11 Ocak 2017 Çarşamba

İkizlere Tek Başına Bakan Annenin Birgünü


Her sabah hiç şaşmadan 08:20 - 08:30 arası Can’ın şarkılarıyla uyanıyoruz. 

Bir sabah klasiğimiz olan yatakta anne, kız ve oğlan üçlüsü olarak sabah haberlerini izledikten sonra önce pijamalarımızı çıkarıp, altlarımızı temizleyip cicilerimizi giyip güne öyle başlıyoruz.

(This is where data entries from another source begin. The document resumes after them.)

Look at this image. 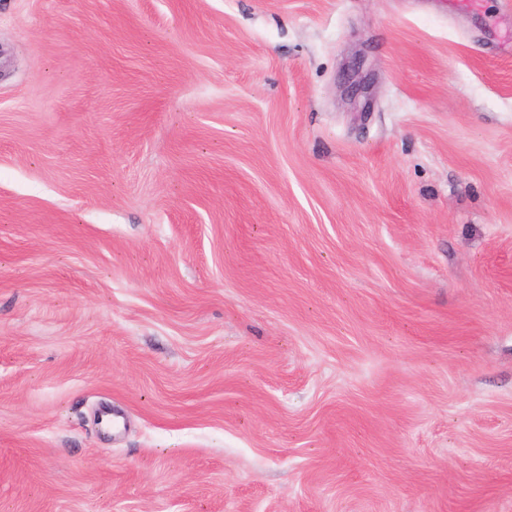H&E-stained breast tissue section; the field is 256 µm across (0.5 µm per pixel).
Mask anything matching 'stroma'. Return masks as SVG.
Listing matches in <instances>:
<instances>
[{
    "instance_id": "stroma-1",
    "label": "stroma",
    "mask_w": 512,
    "mask_h": 512,
    "mask_svg": "<svg viewBox=\"0 0 512 512\" xmlns=\"http://www.w3.org/2000/svg\"><path fill=\"white\" fill-rule=\"evenodd\" d=\"M0 512H512V0H0Z\"/></svg>"
}]
</instances>
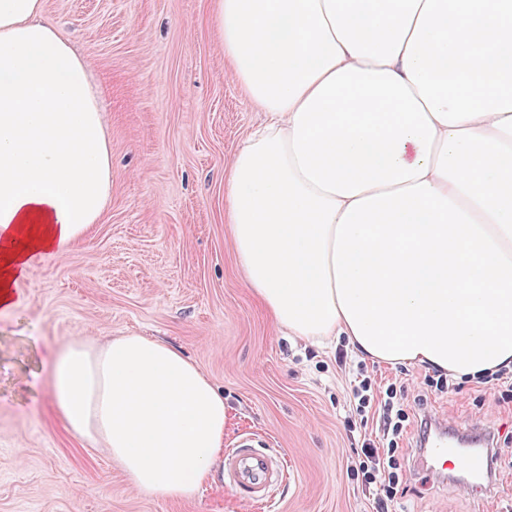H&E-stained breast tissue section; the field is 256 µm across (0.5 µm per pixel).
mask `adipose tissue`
<instances>
[{
	"label": "adipose tissue",
	"instance_id": "ef3b65f1",
	"mask_svg": "<svg viewBox=\"0 0 512 512\" xmlns=\"http://www.w3.org/2000/svg\"><path fill=\"white\" fill-rule=\"evenodd\" d=\"M228 75L264 113L224 172L244 280L288 335L456 380L512 372V0H215ZM112 185L87 62L44 0H0V311ZM49 402L141 492L190 499L224 396L146 336L73 339Z\"/></svg>",
	"mask_w": 512,
	"mask_h": 512
}]
</instances>
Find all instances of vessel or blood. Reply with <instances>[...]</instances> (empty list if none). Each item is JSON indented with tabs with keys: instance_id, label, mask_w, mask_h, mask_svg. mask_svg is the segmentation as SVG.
Listing matches in <instances>:
<instances>
[{
	"instance_id": "obj_1",
	"label": "vessel or blood",
	"mask_w": 512,
	"mask_h": 512,
	"mask_svg": "<svg viewBox=\"0 0 512 512\" xmlns=\"http://www.w3.org/2000/svg\"><path fill=\"white\" fill-rule=\"evenodd\" d=\"M489 426L483 425L461 432L440 421L432 426L423 443L422 455L431 474L443 475L447 461H454L465 485L475 491L486 490L492 459L489 451ZM224 482L248 500L269 502L275 485L287 479L284 458L261 445L250 436H241L236 448L223 457Z\"/></svg>"
}]
</instances>
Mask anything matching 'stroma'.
Returning <instances> with one entry per match:
<instances>
[{"instance_id":"obj_1","label":"stroma","mask_w":512,"mask_h":512,"mask_svg":"<svg viewBox=\"0 0 512 512\" xmlns=\"http://www.w3.org/2000/svg\"><path fill=\"white\" fill-rule=\"evenodd\" d=\"M212 0H45V16L86 56L112 148V188L98 224L62 256L35 258L0 312V512H372L375 489L346 472L355 435L346 396L360 366L409 384L413 413L512 436L497 380L428 392V368L367 363L337 338L282 335L247 288L224 222V168L261 112L226 72ZM137 334L180 348L224 394V446L251 434L285 456L271 505L225 486L221 472L189 500L141 493L103 448L71 436L48 405L49 349L79 337ZM392 512H512V453L497 495L473 496L420 465Z\"/></svg>"}]
</instances>
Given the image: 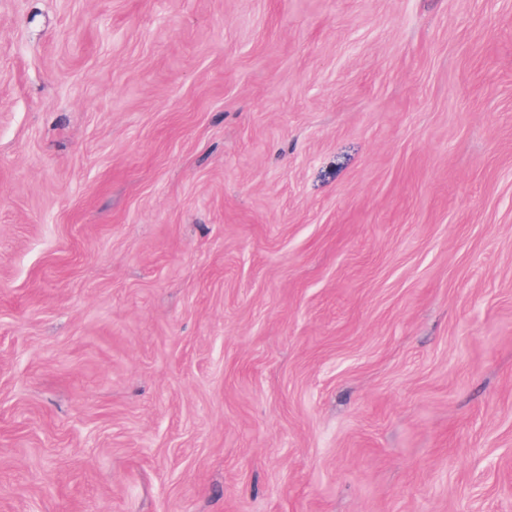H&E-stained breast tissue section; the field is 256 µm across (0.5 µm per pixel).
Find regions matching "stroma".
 <instances>
[{"label":"stroma","instance_id":"stroma-1","mask_svg":"<svg viewBox=\"0 0 512 512\" xmlns=\"http://www.w3.org/2000/svg\"><path fill=\"white\" fill-rule=\"evenodd\" d=\"M0 512H512V0H0Z\"/></svg>","mask_w":512,"mask_h":512}]
</instances>
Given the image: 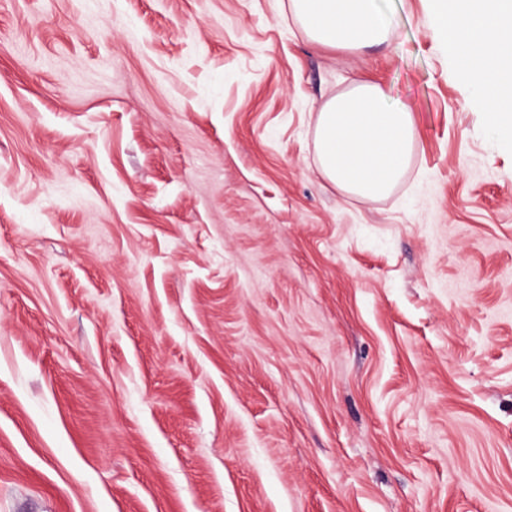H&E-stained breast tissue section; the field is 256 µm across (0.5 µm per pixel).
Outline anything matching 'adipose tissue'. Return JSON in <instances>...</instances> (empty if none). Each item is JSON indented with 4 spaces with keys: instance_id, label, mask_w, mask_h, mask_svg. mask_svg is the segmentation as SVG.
Returning a JSON list of instances; mask_svg holds the SVG:
<instances>
[{
    "instance_id": "1",
    "label": "adipose tissue",
    "mask_w": 512,
    "mask_h": 512,
    "mask_svg": "<svg viewBox=\"0 0 512 512\" xmlns=\"http://www.w3.org/2000/svg\"><path fill=\"white\" fill-rule=\"evenodd\" d=\"M289 11L307 38L324 47L360 52L391 39L378 0H289ZM441 20L461 73L474 82L491 123L512 130V0H448ZM415 148L411 110L381 84L353 83L318 112L317 168L344 194L387 196Z\"/></svg>"
}]
</instances>
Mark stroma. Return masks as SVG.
I'll return each instance as SVG.
<instances>
[{
	"instance_id": "1",
	"label": "stroma",
	"mask_w": 512,
	"mask_h": 512,
	"mask_svg": "<svg viewBox=\"0 0 512 512\" xmlns=\"http://www.w3.org/2000/svg\"><path fill=\"white\" fill-rule=\"evenodd\" d=\"M0 0V512H512V139L442 0ZM400 184L318 173L352 82ZM378 0H290L289 11L307 38L324 47L363 51L386 44L391 26ZM314 142L324 179L344 194L376 200L402 179L416 131L406 104L381 84L359 81L322 105Z\"/></svg>"
}]
</instances>
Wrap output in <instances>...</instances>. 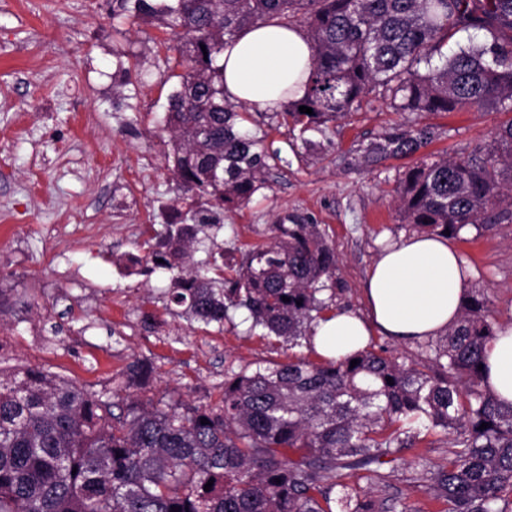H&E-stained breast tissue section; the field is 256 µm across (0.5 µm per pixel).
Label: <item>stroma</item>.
Segmentation results:
<instances>
[{
  "mask_svg": "<svg viewBox=\"0 0 512 512\" xmlns=\"http://www.w3.org/2000/svg\"><path fill=\"white\" fill-rule=\"evenodd\" d=\"M111 15L112 0H0V373L43 369L108 395L130 366L146 364L140 399L215 406L228 370L284 362L289 350L248 334L242 309L220 327L187 320L168 301V273L135 265L173 220L180 190L167 162L169 87L152 43L159 31L143 23L117 40ZM118 48L140 62L141 83L114 80ZM511 118L477 109L422 116L436 140L376 166L356 147L411 120L382 100L338 119L319 153L291 149L285 130L271 131L283 163L246 207L221 213L187 268L207 267L218 252L239 259L269 241L278 216L295 213L336 248L337 308L365 311L368 270L387 244L412 233L393 193L406 168L433 153L469 154ZM455 246L471 270L467 294L485 295L493 327L512 323V224L467 227ZM447 455L438 446L402 452L385 465L387 485L375 496L439 512L413 488L411 463Z\"/></svg>",
  "mask_w": 512,
  "mask_h": 512,
  "instance_id": "stroma-1",
  "label": "stroma"
}]
</instances>
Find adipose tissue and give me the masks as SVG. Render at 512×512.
Here are the masks:
<instances>
[{"mask_svg": "<svg viewBox=\"0 0 512 512\" xmlns=\"http://www.w3.org/2000/svg\"><path fill=\"white\" fill-rule=\"evenodd\" d=\"M224 95L249 109L272 112L305 92L311 47L299 30L260 23L224 47ZM469 271L448 238L413 234L382 249L364 285L368 315L328 314L313 329L318 355L341 358L366 349L373 330L399 340L438 336L454 326ZM483 387L512 405V324L500 327L483 361Z\"/></svg>", "mask_w": 512, "mask_h": 512, "instance_id": "ef3b65f1", "label": "adipose tissue"}]
</instances>
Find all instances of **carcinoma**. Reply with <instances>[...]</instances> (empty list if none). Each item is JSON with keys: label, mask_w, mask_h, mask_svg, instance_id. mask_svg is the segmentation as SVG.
I'll return each instance as SVG.
<instances>
[{"label": "carcinoma", "mask_w": 512, "mask_h": 512, "mask_svg": "<svg viewBox=\"0 0 512 512\" xmlns=\"http://www.w3.org/2000/svg\"><path fill=\"white\" fill-rule=\"evenodd\" d=\"M270 20L300 23L312 59L304 97L269 120L315 152L331 124L371 96L418 116L512 112V0H112L115 35L151 21L179 39L177 55L163 59L175 80L165 125L168 161L193 215L145 258L149 271L172 274L170 302L189 318L222 325L242 308L251 329L310 348L314 325L336 311V250L320 225L287 213L232 277L183 275L197 225L248 204L267 187L271 164L287 162L246 107L224 97V45ZM471 28L484 41L443 52ZM435 138L427 124L391 126L357 152L377 164ZM397 194L402 222L416 231L456 238L470 225L512 224V119L469 155L408 168ZM494 335L475 293L458 323L427 343L425 361L368 349L322 363L294 355L230 371L214 408L127 398L116 415L103 396L50 372L0 375V512H407L346 478L361 472L384 487L388 458L433 444L434 434L448 457L434 470L415 462L416 490L442 512H512V407L483 390L478 369ZM149 374L131 371L112 396Z\"/></svg>", "instance_id": "obj_1"}]
</instances>
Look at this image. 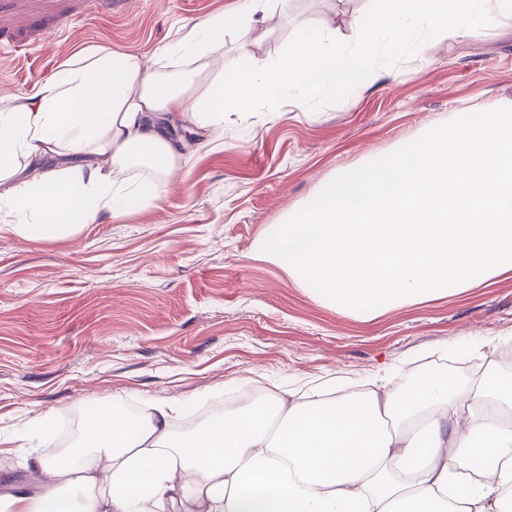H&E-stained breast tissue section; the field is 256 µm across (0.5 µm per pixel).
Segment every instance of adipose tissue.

Yatak çok olunca, sırayla önce çocukların yatakları sonra bizim yataklar toplandı, odaların camları açıldı derken bir yarım saat geçiyor. Artık iyice uykuları açılmış ve kahvaltıya hazır oluyorlar.

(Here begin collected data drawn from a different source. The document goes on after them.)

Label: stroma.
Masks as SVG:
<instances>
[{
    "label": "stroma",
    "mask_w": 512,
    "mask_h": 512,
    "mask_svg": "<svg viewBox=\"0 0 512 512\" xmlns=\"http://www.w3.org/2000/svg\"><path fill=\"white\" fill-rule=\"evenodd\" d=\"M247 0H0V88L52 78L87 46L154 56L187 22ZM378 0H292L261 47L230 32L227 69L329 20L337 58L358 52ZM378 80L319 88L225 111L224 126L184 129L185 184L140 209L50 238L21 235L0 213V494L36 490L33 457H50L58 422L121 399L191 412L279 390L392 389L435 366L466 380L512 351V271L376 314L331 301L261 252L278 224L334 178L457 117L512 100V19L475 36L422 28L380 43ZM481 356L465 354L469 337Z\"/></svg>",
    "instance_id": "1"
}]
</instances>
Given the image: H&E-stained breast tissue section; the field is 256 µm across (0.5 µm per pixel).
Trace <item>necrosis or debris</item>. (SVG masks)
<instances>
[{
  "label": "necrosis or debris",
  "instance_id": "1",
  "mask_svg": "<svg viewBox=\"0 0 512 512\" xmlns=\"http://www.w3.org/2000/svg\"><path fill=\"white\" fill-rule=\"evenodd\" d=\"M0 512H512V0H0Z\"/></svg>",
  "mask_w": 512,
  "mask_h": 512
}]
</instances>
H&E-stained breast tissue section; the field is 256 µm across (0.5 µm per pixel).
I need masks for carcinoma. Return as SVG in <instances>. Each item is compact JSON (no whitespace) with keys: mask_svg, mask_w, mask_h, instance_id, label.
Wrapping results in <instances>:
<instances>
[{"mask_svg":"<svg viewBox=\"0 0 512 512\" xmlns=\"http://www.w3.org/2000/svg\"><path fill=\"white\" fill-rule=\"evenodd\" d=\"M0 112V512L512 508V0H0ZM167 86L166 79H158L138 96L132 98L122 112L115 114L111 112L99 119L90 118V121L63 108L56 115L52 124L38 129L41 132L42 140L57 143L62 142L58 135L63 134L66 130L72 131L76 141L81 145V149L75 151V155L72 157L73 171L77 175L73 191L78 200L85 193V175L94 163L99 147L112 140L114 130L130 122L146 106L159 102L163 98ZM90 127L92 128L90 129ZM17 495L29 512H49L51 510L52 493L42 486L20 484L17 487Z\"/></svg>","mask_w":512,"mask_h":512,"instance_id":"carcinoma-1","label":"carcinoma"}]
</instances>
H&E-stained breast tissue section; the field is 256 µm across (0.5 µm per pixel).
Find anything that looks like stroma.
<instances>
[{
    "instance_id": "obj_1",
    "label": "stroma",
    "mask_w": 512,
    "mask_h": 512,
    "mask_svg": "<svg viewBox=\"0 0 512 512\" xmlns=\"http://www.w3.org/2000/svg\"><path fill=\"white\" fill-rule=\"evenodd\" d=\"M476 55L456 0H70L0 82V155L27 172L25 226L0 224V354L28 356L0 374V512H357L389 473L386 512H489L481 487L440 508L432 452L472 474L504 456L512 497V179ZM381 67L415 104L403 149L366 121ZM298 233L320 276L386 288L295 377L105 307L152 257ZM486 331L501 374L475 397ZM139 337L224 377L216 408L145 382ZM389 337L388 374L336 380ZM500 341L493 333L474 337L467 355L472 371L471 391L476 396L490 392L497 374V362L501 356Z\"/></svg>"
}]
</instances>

Sıcak sütleri, bol peynirli omletleri hazırlanınca oturuyoruz üçümüz de masaya. 

Lal kendi kendine, Can biraz kendi biraz  anne desteğiyle gayet güzel yapıyorlar kahvaltılarını. Bu arada Can, Lal’ den çok yiyor ama çok nazlıdır kendisi illa biri yedirecek, eee bu işte bana kalıyor tabi.

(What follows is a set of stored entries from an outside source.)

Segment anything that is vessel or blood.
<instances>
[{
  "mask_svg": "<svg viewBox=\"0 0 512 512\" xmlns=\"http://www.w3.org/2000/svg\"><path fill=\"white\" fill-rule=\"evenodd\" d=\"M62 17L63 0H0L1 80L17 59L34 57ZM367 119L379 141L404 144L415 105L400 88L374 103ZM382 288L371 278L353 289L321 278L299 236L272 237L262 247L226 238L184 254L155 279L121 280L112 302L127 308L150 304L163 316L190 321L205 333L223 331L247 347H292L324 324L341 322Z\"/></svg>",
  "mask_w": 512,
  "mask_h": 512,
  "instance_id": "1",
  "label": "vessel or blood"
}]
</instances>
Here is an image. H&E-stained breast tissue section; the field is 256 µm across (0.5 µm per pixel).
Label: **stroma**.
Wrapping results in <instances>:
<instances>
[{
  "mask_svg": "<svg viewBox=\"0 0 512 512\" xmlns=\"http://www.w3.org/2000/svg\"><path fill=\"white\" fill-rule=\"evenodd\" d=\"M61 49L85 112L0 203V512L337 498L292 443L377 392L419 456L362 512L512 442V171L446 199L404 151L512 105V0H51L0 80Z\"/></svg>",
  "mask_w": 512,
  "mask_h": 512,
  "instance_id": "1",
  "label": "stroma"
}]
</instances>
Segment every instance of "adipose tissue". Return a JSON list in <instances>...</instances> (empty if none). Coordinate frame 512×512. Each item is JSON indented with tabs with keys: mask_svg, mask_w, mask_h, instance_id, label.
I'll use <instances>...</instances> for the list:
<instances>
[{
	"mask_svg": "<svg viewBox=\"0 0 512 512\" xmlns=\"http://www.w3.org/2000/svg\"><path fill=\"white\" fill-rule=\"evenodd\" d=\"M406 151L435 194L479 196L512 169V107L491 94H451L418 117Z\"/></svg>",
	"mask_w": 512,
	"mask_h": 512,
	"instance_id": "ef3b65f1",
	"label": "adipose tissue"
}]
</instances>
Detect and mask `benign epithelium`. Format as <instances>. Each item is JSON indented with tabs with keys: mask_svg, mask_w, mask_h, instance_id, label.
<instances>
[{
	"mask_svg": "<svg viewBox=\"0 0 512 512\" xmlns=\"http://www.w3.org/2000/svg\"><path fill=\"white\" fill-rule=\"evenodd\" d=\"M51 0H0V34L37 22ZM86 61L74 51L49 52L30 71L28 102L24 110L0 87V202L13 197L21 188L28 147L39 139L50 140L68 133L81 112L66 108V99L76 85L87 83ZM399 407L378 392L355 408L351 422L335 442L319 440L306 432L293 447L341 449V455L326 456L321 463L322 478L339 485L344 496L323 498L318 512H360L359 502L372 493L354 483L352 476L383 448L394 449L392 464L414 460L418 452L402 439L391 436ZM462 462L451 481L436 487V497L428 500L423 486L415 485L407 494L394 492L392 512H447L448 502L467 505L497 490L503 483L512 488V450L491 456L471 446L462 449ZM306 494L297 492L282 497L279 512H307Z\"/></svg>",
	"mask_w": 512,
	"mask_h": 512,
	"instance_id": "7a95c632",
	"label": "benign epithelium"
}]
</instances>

Kahvaltı sonrası üçümüz birlikte oturup oyun oynuyoruz. Küpleri diziyoruz, lego yapıyoruz, kitap okuyoruz, çamaşır ipine mandal asıyoruz. O gün canımız ne isterse.

Bugün suya koyduğumuz renkli buz kalıplarını, el degdirmeden sudan alma oyunu oynadık mesela.

Saat 10:40 civarı olunca bizim ikizler başlıyorlar mırıldanmaya. "Zırrrrr meyve suyu saati." Meyveler tazecik sıkılıp mama sandalyesinde içilirken bende hemen meyve sıkacağını yıkayıp, mutfağı topluyorum, işte bu kadar.  

Meyve suyu saatini hiç atlanmıyor çünkü hergün aynı saatte içmeye alıştıklarından ben vermesemde onlar hatırlatıyorlar artık.

Meyve suyu içince başlıyorlar mayışmaya, onları uyku basmışken hemen bir süpürge atıverdim mi eve sonrası kolay, bir güzel altlar alınıyor biraz mıncıklanıyorlar ve uyku zamanı.

İşte tek korkum o an, iki bebek aynı anda nasıl uyutulur? 
Biri uyumasa, sesinden öbürü uyanmaz mı? 

Gece yat yanlarına uyurlar karanlıkta ama gündüz mümkün değil, haydi Merve uyut bakalım iki çocuğu birden kolaysa.


Napalım alıyorum birini ayağıma, diğerini de yanıma; birini ayağımla, diğerini ellerimle sallaya sallaya uyutuyorum. 


Bazen de önce Lal'i uyutup sonra Can'ı uyutuyorum. 15 - 20 dakika sürüyor uyutmam.
Şimdi anne zamanı işte, öğlene yemek var ama aksama aynı yemeği yemesinler, çeşit olsun diye bugün hemen bir mücver karıştırı verdim mesela.

Eeeeee hani anne zamanı bumu diyenlere ;


İşte buyrun, hem yemek yapıyorum hemde çay keyfi yapıyorum. Ne var yani illa oturarak mı içilir bu çay?

Yemeklerde hazırsa alıyorum bilgisayarımı, oturuyorum masama bir bardak daha çayı hakettim bence. Bazen yazıyorum, bazen internette dolanıyorum bazen de kitap okuyorum, o gün canım ne isterse. Onlar uyanana kadar özgürüm nasılsa.



Uyandıklarında azıcık keyif yapar Lal ve Can.  Sonra öğlen yemeğiydi, dans zamanıydı, kitap okuma vaktiydi derken akşam olur, babamız gelir. Sonrası bebek oyuncağı zaten.

Babaları gelince, onlar hasret giderene kadar akşam sofrayı hazırlıyorum dördümüz hep birlikte oturuyoruz sofraya. 

Kakara kikiri yemekler yeniyor. onlar babayla oyuna başlarken ben ertesi günün yemeklerini yapmaya başlıyorum. Varsa çamaşırları da astım mı haydi bende yanlarına. 

Biraz kudurup hemen uyku haline geçiyorlar ve erkenden uyuyorlar.Sonra ben kendime bi çay demliyorum, bir iki satır yazı yazıp resimleri kurcalıyor sonrada ertesi güne hazır olmak için geç olmadan uyuyorum.

Sadece çarşamba geceleri bu kuralı bozuyorum çünkü dizim varrrrr, haydi bakalım aldım çekirdeğimi çayımı ben diziye sizede iyi gecelerrrrr.